I long for the sharp edges when I am complacent and yet, I am learning to embrace unconditional joy more often as it arises. I am less invested in doing my practice. I am given to and shaken and taken to new places more than I could ever assume that I was responsible for manifesting by myself. Listening in a meeting, sitting with others in silence, purposely sitting on my own or lying down at the interstitial moment between wakefulness and sleep- Everything is itself and I am also Everything.

This was written as a response to the prompt. “If I could”, that I was given in one of my writing groups.

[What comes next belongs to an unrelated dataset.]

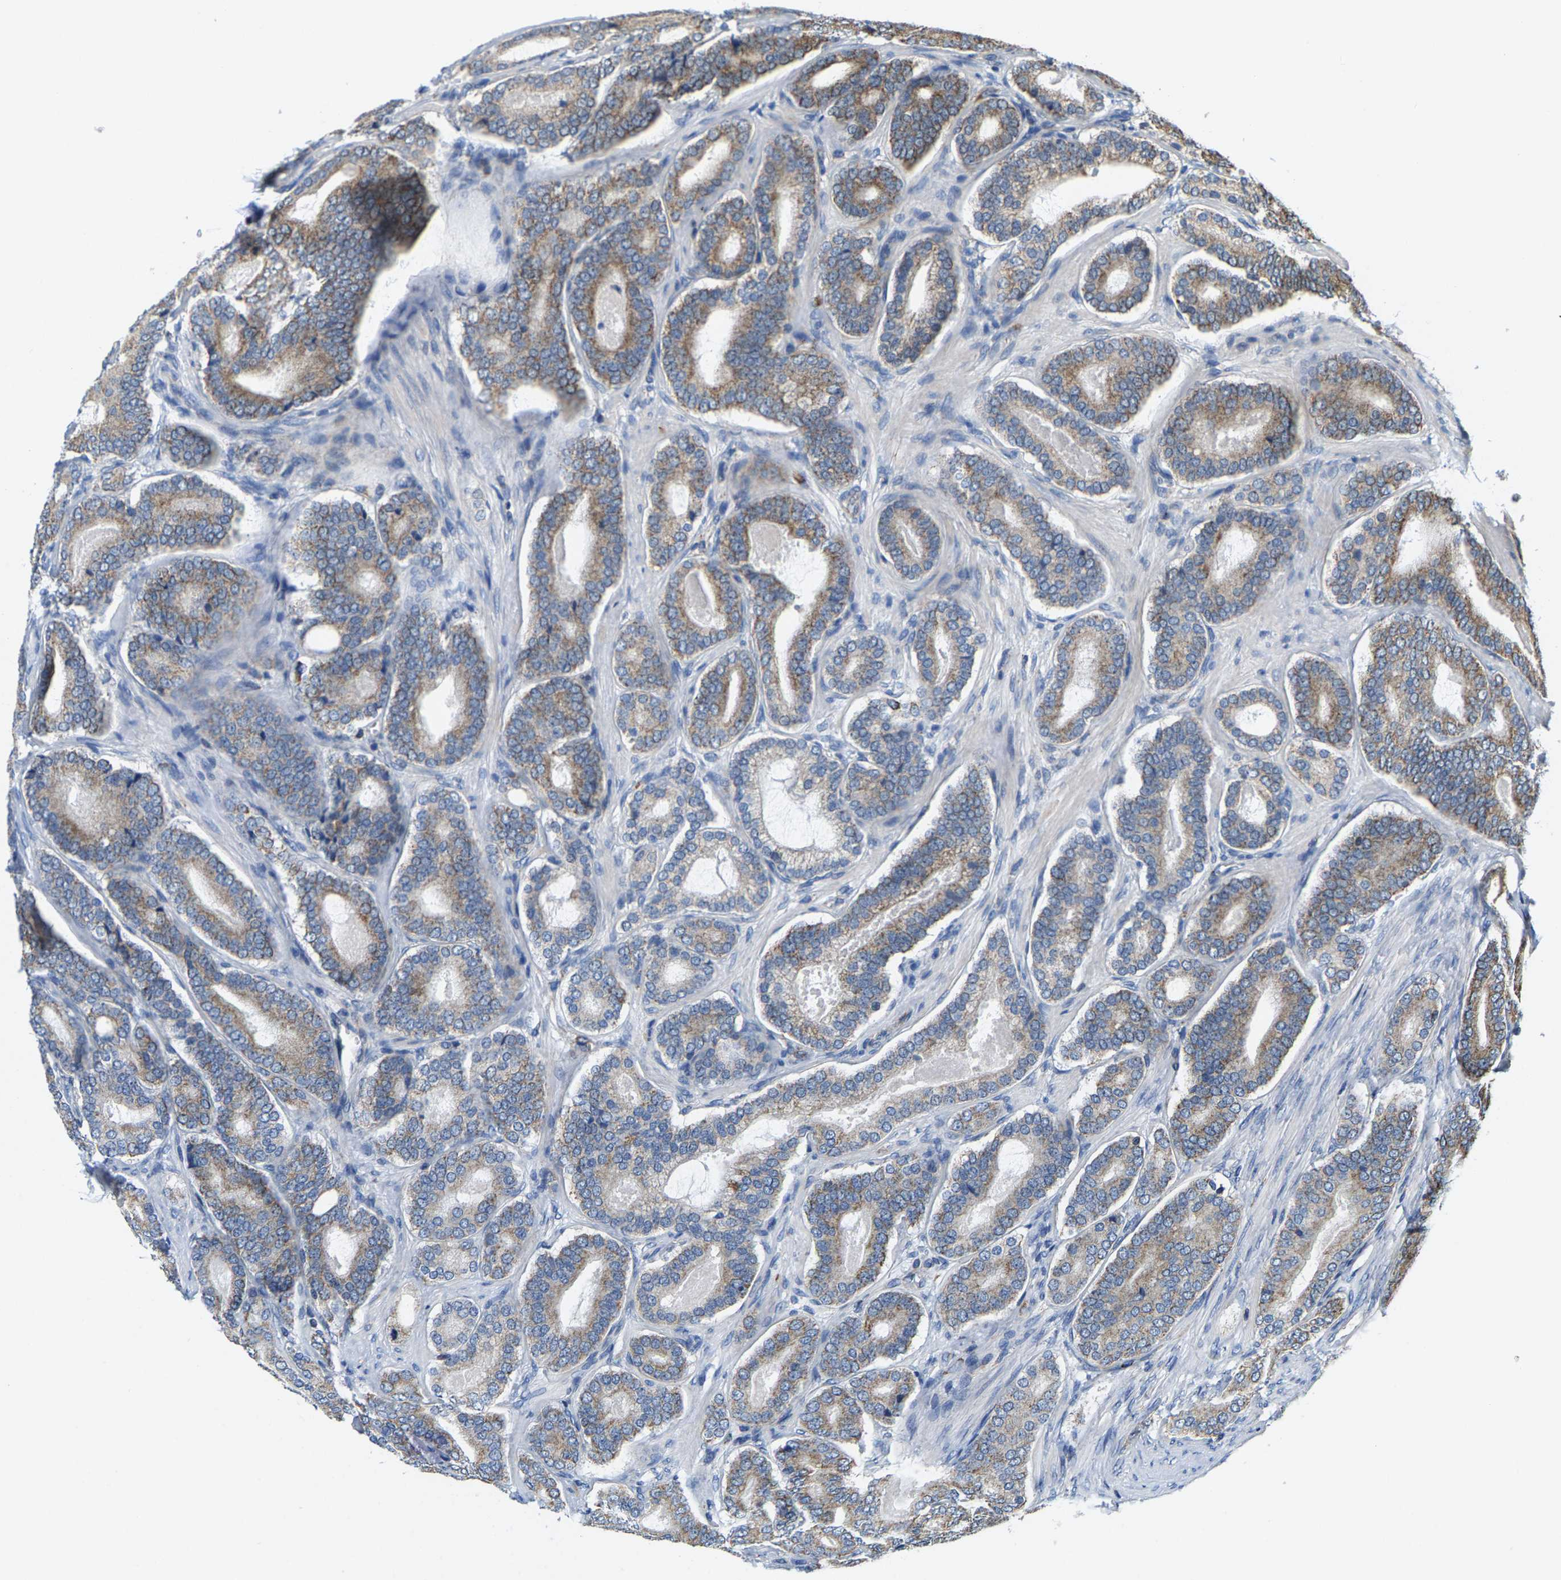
{"staining": {"intensity": "moderate", "quantity": ">75%", "location": "cytoplasmic/membranous"}, "tissue": "prostate cancer", "cell_type": "Tumor cells", "image_type": "cancer", "snomed": [{"axis": "morphology", "description": "Adenocarcinoma, High grade"}, {"axis": "topography", "description": "Prostate"}], "caption": "An immunohistochemistry (IHC) image of neoplastic tissue is shown. Protein staining in brown shows moderate cytoplasmic/membranous positivity in prostate cancer within tumor cells.", "gene": "SHMT2", "patient": {"sex": "male", "age": 60}}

If I Could in an Unraveling World/ 1/14/2020

If I could still happily skip everywhere

like I did as a little girl

despite my dysfunctional family

If I could still climb

two thirds of the way up Mt. Katahdin

as I did on my honeymoon

despite the invisible creep of MS

If I could still split open with joy

at the birth of my two daughters

despite illness closing down my body

If I could relive the moment my husband’s body

was taken from the silence

when I ran into our empty bedroom

laughing AND crying to the only one

who could’ve understood,

“Richard, you’ll never guess what just happened.

You died!”

If my heart could still bear

those dualities

I might better remember how

to hold both

unfettered delight in loving my new grandson

and my utter grief

for his apparently unraveling world

P.S. My grandson is two months old today. In twelve days, Richard will be gone for two years

4 thoughts on “February

  1. This post shock me. I too am a Quaker. I too had a dysfunctional family. I too have two daughters and a new grandson. My husband is fighting for his life in a clinical trial. I’m writing a memoir. How did I find you? A blessing. I hold you in the light as you heal.